Al terminar, el locutor llamaba
con insistencia a mantener la calma y yo no distinguía el motivo de tantos
gritos y clamores a ras de piso. Al continuar el alboroto descubrí el motivo. El
discurso había causado más efecto que el esperado y el público comenzó a
reclamar al alcalde por sus actuaciones, sin delimitarse a lo comentado.
El barullo se alejó de los
edificios, entonces bajé a firmar autógrafos y compartir fotografías.

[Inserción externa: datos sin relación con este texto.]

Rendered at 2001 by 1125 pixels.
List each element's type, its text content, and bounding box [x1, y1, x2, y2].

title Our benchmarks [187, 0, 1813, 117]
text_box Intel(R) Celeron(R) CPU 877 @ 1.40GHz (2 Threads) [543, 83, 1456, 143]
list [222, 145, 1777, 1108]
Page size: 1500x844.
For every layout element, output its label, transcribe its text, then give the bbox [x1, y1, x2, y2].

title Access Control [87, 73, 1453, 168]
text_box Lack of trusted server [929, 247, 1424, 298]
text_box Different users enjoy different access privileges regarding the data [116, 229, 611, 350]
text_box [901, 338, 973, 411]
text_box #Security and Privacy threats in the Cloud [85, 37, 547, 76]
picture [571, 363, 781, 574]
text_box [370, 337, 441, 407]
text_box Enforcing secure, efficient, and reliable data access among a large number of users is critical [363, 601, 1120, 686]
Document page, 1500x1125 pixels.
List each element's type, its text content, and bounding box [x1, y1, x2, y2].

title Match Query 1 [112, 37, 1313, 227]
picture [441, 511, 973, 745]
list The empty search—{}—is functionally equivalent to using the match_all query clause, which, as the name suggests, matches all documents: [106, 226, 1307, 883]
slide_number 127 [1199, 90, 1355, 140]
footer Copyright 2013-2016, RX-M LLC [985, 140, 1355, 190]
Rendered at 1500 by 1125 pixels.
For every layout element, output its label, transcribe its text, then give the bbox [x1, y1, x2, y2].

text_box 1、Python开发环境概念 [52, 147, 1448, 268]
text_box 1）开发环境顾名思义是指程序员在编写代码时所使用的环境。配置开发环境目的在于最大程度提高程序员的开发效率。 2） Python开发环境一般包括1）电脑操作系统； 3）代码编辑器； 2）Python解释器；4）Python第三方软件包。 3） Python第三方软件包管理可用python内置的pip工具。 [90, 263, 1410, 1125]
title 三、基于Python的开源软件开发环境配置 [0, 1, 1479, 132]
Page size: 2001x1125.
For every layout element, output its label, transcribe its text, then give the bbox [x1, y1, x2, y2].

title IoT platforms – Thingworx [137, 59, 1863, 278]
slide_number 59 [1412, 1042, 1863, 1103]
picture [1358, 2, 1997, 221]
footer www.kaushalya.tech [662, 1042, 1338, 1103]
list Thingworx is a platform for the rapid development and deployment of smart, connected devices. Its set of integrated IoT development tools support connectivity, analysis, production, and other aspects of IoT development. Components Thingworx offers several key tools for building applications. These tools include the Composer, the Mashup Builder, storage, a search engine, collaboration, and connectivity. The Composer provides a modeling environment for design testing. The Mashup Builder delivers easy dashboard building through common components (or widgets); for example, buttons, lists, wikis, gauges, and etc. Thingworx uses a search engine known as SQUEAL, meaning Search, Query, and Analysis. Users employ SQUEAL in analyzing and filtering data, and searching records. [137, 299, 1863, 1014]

Pronto supe que el alboroto
surgió más lejos cuando el alcalde huyó del lugar con torpeza. Por esas ironías
de la justicia poética, un tornillo grueso yacía en una banqueta frente al
portón del palacio municipal y era un humilde símil de los agarres de tubos
para juegos infantiles, aunque esa vez resbaloso cual una cáscara de fruta. Lo seguían
gritos y gestos hostiles cuando resbaló con el tornillo enfrente del portón
barroco, el impulso de su cuerpo lo balanceó en extraño giro y se golpeó la
nuca. Los vecinos variopintos lo rodearon, ninguno lo auxilió suponiendo que
fingía pues su tropezón fue cómico[1] y no notaron
sangre ni heridas; como sea, lo trataron cual cachivache y siguieron
maldiciendo en voz alta… todavía no comprendían.
Ese final excusó al alcalde con irónica
justificación: para él sus balanceos sí lindaban en el acabose.
De súbito sobrevino el silencio y
la agitación de ánimos cesó al comprender el desenlace.
NOTA
[1]
Montaigne creía que morir ante una puerta poseía una rara comicidad. Véase Ensayos de Montaigne.